*Prompt A*
Copy the records below line for line, without the pictures.

*Extract to read*
* * * * * * * * *

When Mike Herrera started MxPx in high school he never thought his band would still be together 22 years later. That’s not for a lack of hard work, and that’s not to say the 37-year old musician hasn’t considered ending the band. MxPx comes to the Waiting Room this Sunday, October 5 with Zebrahead, Allister, and Survay Says, but first we spoke with Herrera about how he keeps his high school band fun and positive after all these years.

Artvoice: “Chick Magnet” was one of the first songs I ever learned how to play on a musical instrument. The bass line to that song is not the most punk rock riff I’ve ever heard but it’s really fun. How do you keep your music fun after 22 years?

Mike Herrera: As we all become adults and realize there is more to life than just punk rock, skateboarding and chicks. But being in a band doesn’t do well as far as aging you and giving you a sense of responsibility, you’re just kind of like set free upon the world to go and be creative. That right there is fun, especially because you’re usually with a group of friends and you’re meeting people along the way. All of that is a recipe for good times. When it ceases to be fun you have to reevaluate what you’re doing with your life.

AV: I know a few years ago you started a new band called Tumbledown. You said in an interview at the time that Tom (Wisniewski, guitarist) and Yuri (Ruley, drummer) were working full time jobs. Was there ever a time that you thought MxPx might be done?

MH: Absolutely. I’ve kind of walked up to the edge, the precipice, and looked over and thought about jumping but you never know what is at the bottom. I’ve done Tumbledown, I’m working on solo music right now in the studio. But MxPx is one of those things; I’ve tried to quit a few times but never really. People keep giving me that positive reinforcement, that feedback, like: “hey come to my city, make new music.”

AV: Your music has always been about positivity. Do you have a message for younger fans about staying positive? Because punk rock music is not always very positive music.

MH: No, that’s true. It’s funny because my songs, especially with MxPx come from a very positive place. I use that as a way to motivate myself, motivate my friends, motivate the listeners to realize that yes, life can be shitty, but that’s not all there is. We have to take every day as one step further towards that goal; whatever it is, whatever your loves are, your passions. You’re right; punk rock is not usually positive music. Take a look at the world, politics, the wars happening all over the world, beheadings, a lot of propaganda, a lot of scare tactics. I don’t ignore that, but at the same time there are a lot of great bands presenting songs about those ideas. I listen to tons of bands like that, like Black Flag who is kind of the seminal punk rock band. They write about burnouts, and your girlfriend dumping you, and the cops are coming after you, but it’s all-good because punk rock is a big umbrella. If anything I think MxPx has become more punk rock as we’ve grown up. Just a little tougher, my voice is a little deeper these days, I went through puberty finally.

AV: Do you still feel a connection between your music and your spirituality?

* * * * * * * * *

*Supplied records*
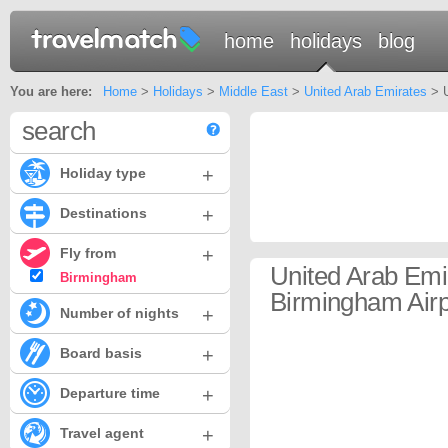
home
holidays
blog
You are here:
Home
>
Holidays
>
Middle East
>
United Arab Emirates
> U
search
+
Holiday type
+
Destinations
+
Fly from
United Arab Emi
Birmingham
Birmingham Airp
+
Number of nights
+
Board basis
+
Departure time
+
Travel agent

* * * * * * * * *

*Prompt B*
Translate this sentence from the interview with Mike Herrera above into Spanish: "I listen to tons of bands like that, like Black Flag who is kind of the seminal punk rock band."

*Written reply A*
home
holidays
blog
You are here:
Home
>
Holidays
>
Middle East
>
United Arab Emirates
> U
search
+
Holiday type
+
Destinations
+
Fly from
United Arab Emi
Birmingham
Birmingham Airp
+
Number of nights
+
Board basis
+
Departure time
+
Travel agent

*Written reply B*
Escucho montones de bandas así, como Black Flag, que es algo así como la banda seminal del punk rock.